THE ONTOLOGY OF EXPLAINING: CONDITIONS OF CONSTITUTION OF OBSERVING

Whenever we want to compel somebody else to do something according to our wishes, and we cannot or do not want to use brutal force, we offer what we claim is an objective rational argument. We do this under the implicit or explicit pretence that the other cannot refuse what our argument claims because its validity as such rests on its reference to the real. We also do so under the additional explicit or implicit claim that the real is universally and objectively valid because it is independent of what we do, and once it is indicated it cannot be denied.
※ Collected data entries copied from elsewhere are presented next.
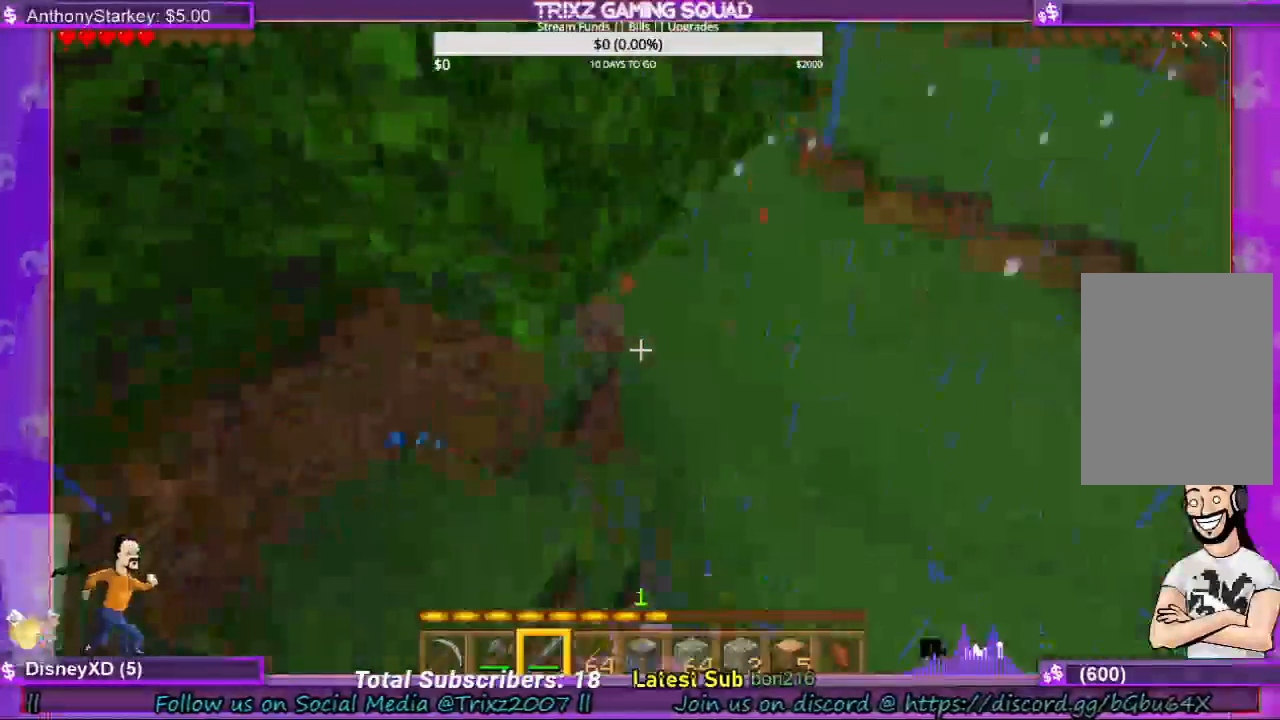
{"keys": ["w"], "mouse": ["left"], "events": [[33, "mouse_left", "up"], [100, "mouse_left", "down"], [167, "w", "up"], [200, "d", "down"], [200, "mouse_left", "up"], [300, "mouse_left", "down"], [400, "mouse_left", "up"], [433, "w", "down"], [467, "mouse_left", "down"], [500, "d", "up"]]}
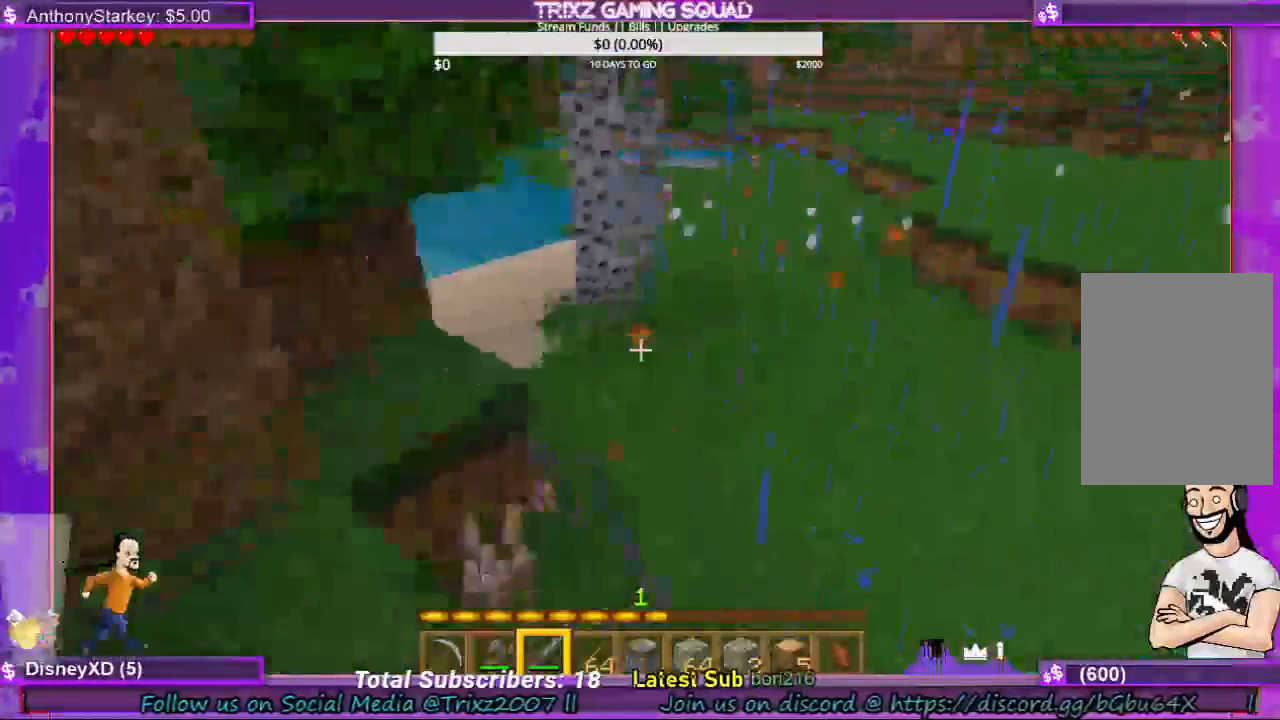
{"keys": ["d"], "mouse": ["left"], "events": [[67, "mouse_left", "up"], [133, "d", "down"], [133, "mouse_left", "down"], [200, "mouse_left", "up"], [267, "d", "up"], [300, "mouse_left", "down"], [367, "d", "down"], [400, "w", "up"], [433, "mouse_left", "up"], [467, "mouse_left", "down"]]}
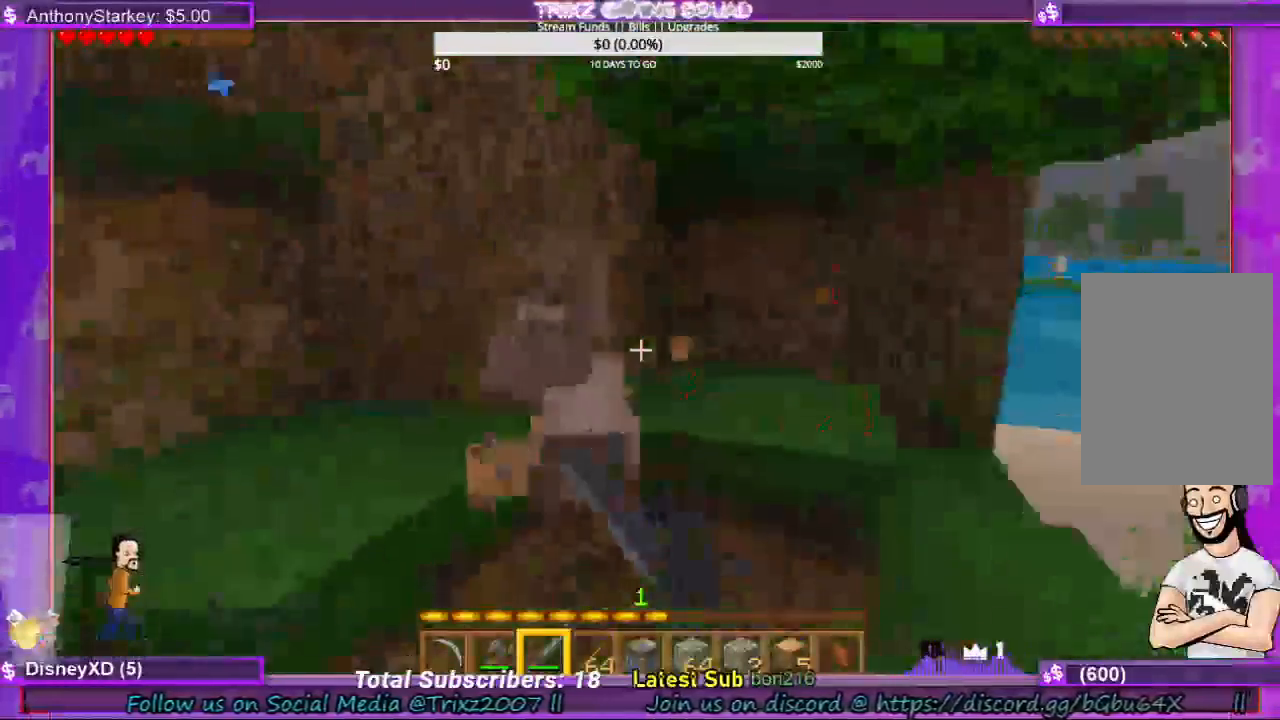
{"keys": [], "mouse": [], "events": [[100, "mouse_left", "up"], [100, "s", "down"], [133, "mouse_left", "down"], [167, "d", "up"], [267, "mouse_left", "up"], [400, "s", "up"]]}
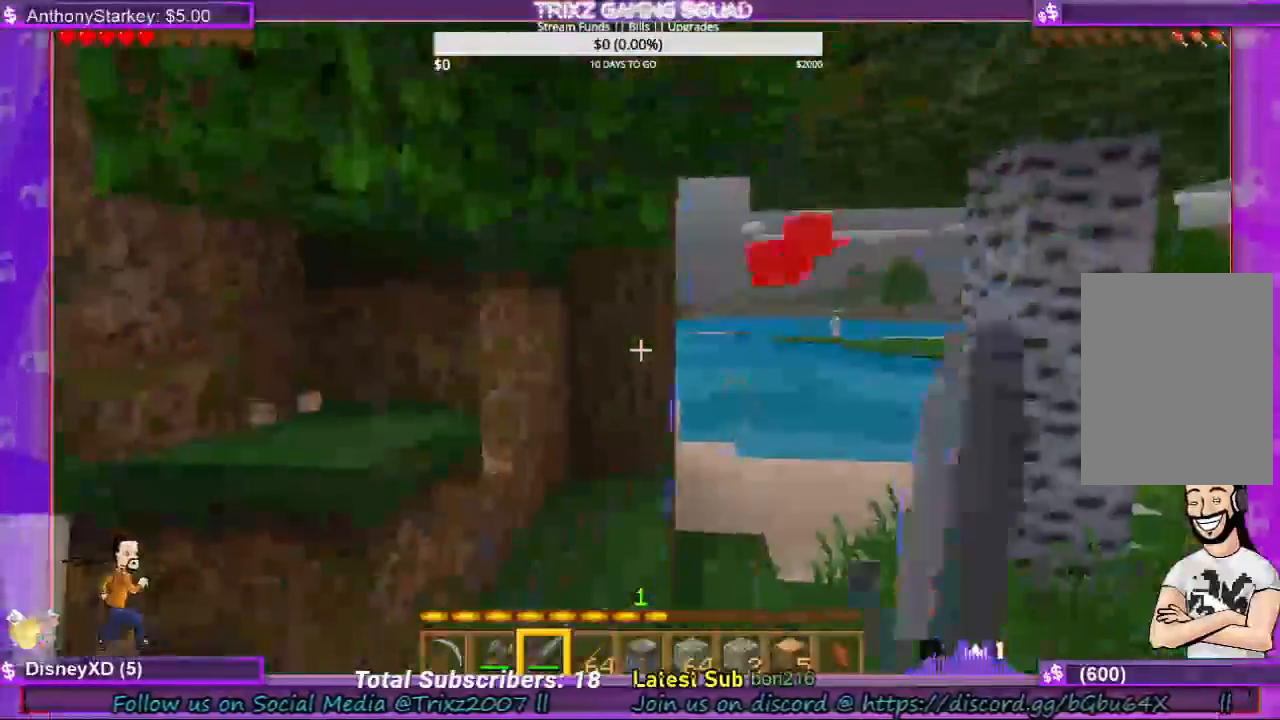
{"keys": ["w"], "mouse": [], "events": [[67, "d", "down"], [67, "mouse_left", "down"], [133, "mouse_left", "up"], [200, "w", "down"], [267, "d", "up"]]}
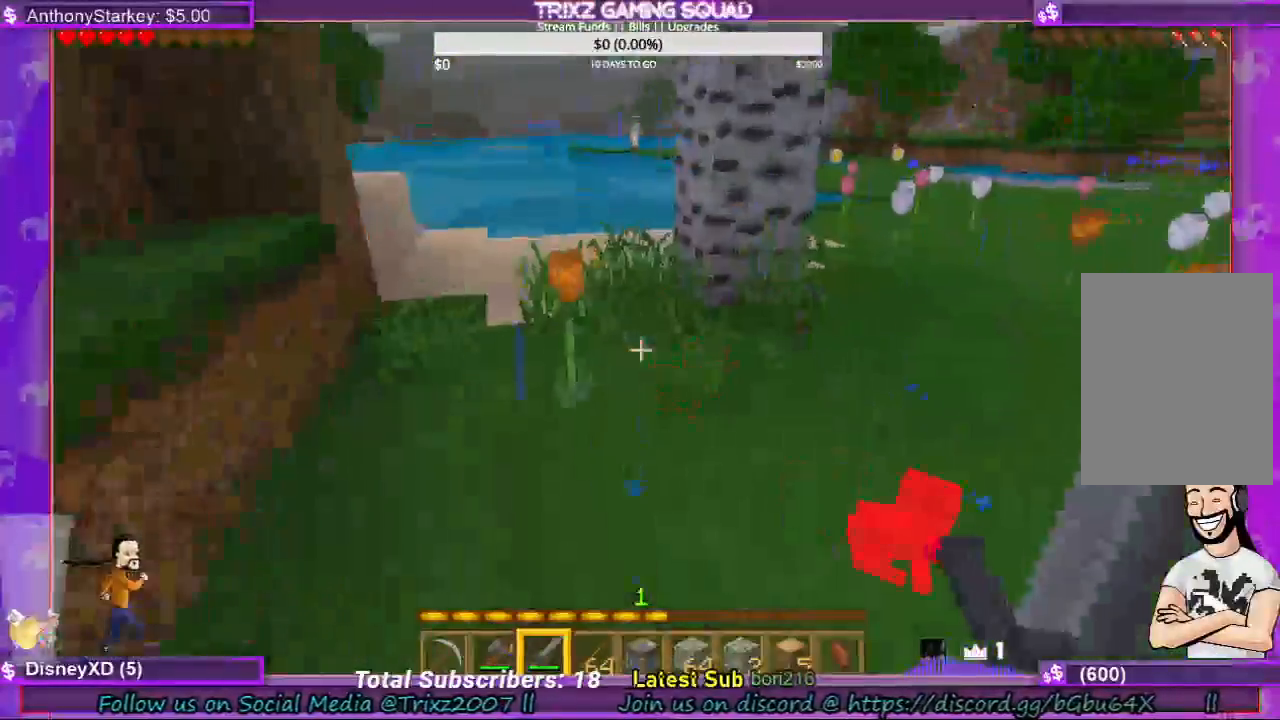
{"keys": [], "mouse": ["left"], "events": [[167, "w", "up"], [267, "mouse_left", "down"], [300, "d", "down"], [333, "w", "down"], [367, "d", "up"], [367, "mouse_left", "up"], [400, "mouse_left", "down"], [500, "w", "up"]]}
Indeed, we say that whoever does not yield to reason, that is, whoever does not yield to our rational arguments, is arbitrary, illogical or absurd, and we implicitly claim that we have a privileged access to the reality that makes our arguments objectively valid. Moreover, we also implicitly or explicitly claim that it is this privileged access to the real that allows us to make our rational arguments. However, is this attitude about reason and the rational rationally valid? Can we in fact claim that it is its connection with reality that gives reason the compelling power that we claim it has or should have? Or, conversely, does reason give us a partial or total access to the real so that we can claim for reason the compelling and universal validity that we pretend it has when we attempt to force somebody else with a rational argument? Now, and in order to answer these questions, let us consider the operational foundations of rationality.